Here’s a Baked Coho Salmon with Tamari Peach Salsa Recipe from our friend and Food Network Star Top Finalist, Emma Frisch. For more recipes, visit her blog at emmafrisch.com. Emma lives in Ithaca, New York, where she is the Co-Founder and Culinary Director of Firelight Camps, an elevated camping experience.
Emma spent some time with us at the Sitka Seafood Festival and on fisherman Charlie Wilber‘s boat and learned about what is unique about what our hook and line fishermen do in getting salmon from the sea to our customer’s homes and she shares her stories along with the recipe in her post.
Prep Time: 5 minutes
Cook time: 12 minutes
Yield: 8-10 portions
- 1 Alaska Gold™ Coho Salmon Fillet
- 1 peach, diced into ¼ inch cubes (sub with 10 oz. peach jam)
- 2 tbsp. tamari sauce (sub with soy sauce)
- 2 tsp. brown rice vinegar (sub with lemon juice)
- 1 tsp. pickled ginger, minced (or sub with fresh ginger)
- 1 clove garlic, minced
- ½ tsp. jalapeño, minced (optional)
- ¼ tsp. sea salt
- black pepper – to taste
Remove the Coho Salmon Fillet from the freezer in advance, with enough time to defrost in the refrigerator for 24-36 hours.

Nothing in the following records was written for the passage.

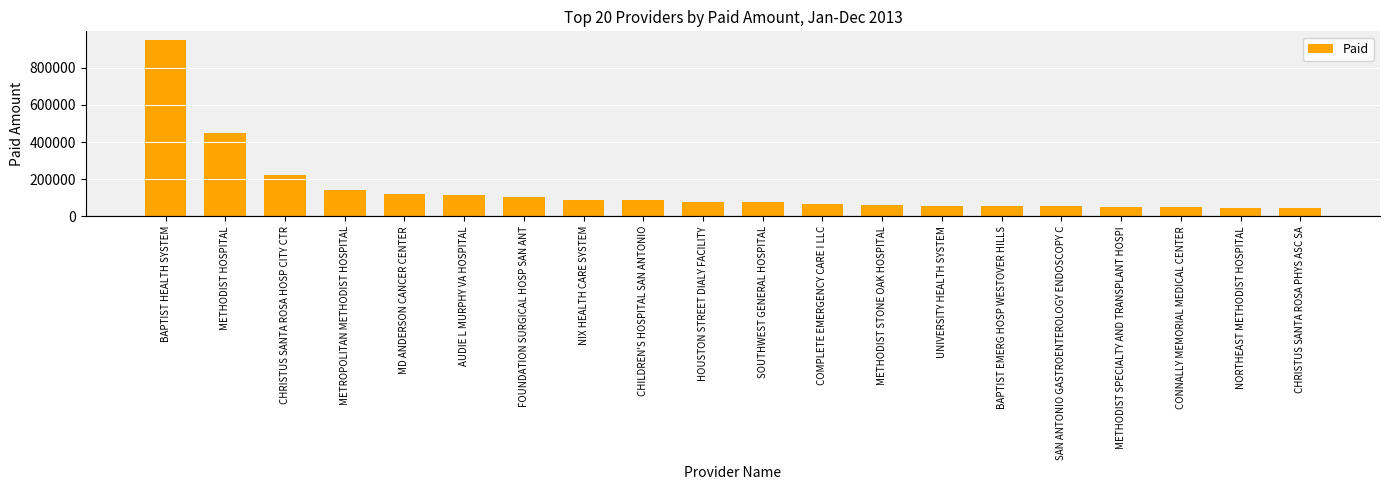

Does the chart contain stacked bars?

No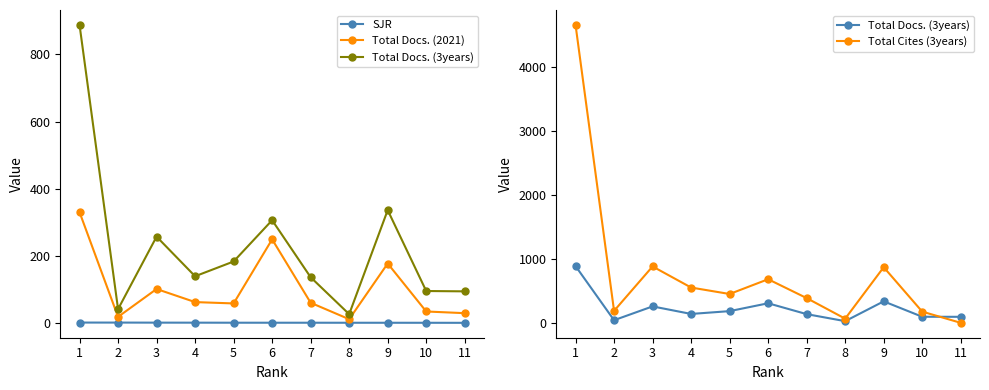

Which series has the largest total across all categories?

Total Cites (3years)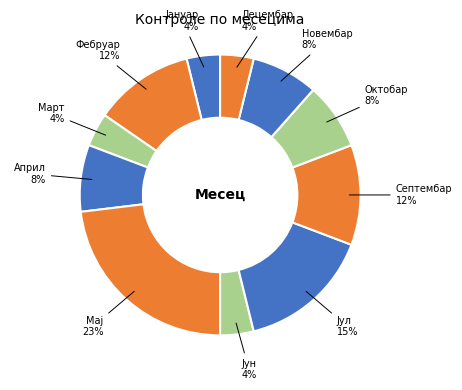

Count the number of slices in the pie.

11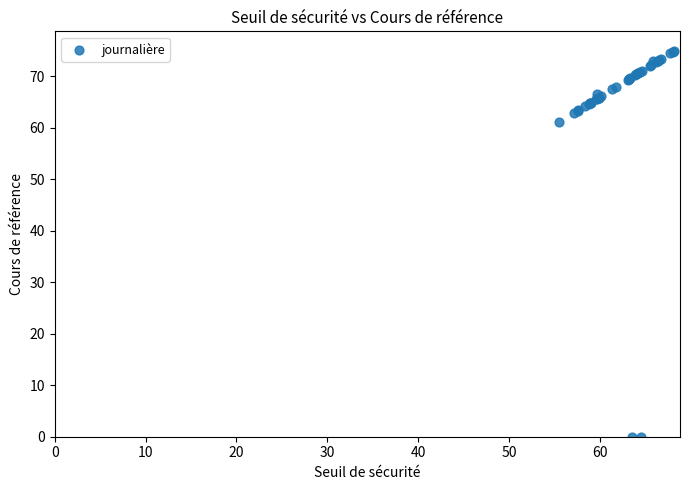

What Y value in the scatter plot is closest to 37?

61.1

Remove and let it sit at room temperature for an hour. Wipe dry with a paper towel.
Preheat the oven to 350 degrees Fahrenheit. Line a baking sheet with foil and place the coho salmon fillet on top.
In a medium bowl, whisk together the diced peach, tamari sauce, brown rice vinegar, pickled ginger, garlic, jalapeño, sea salt and freshly ground black pepper. Pour the tamari peach salsa over the fillet.
Bake the fillet for 10-12 minutes, until the flesh begins to flake and the thickest part of the salmon is pink inside. Remove the fillet from the oven and let it rest for a few minutes before serving.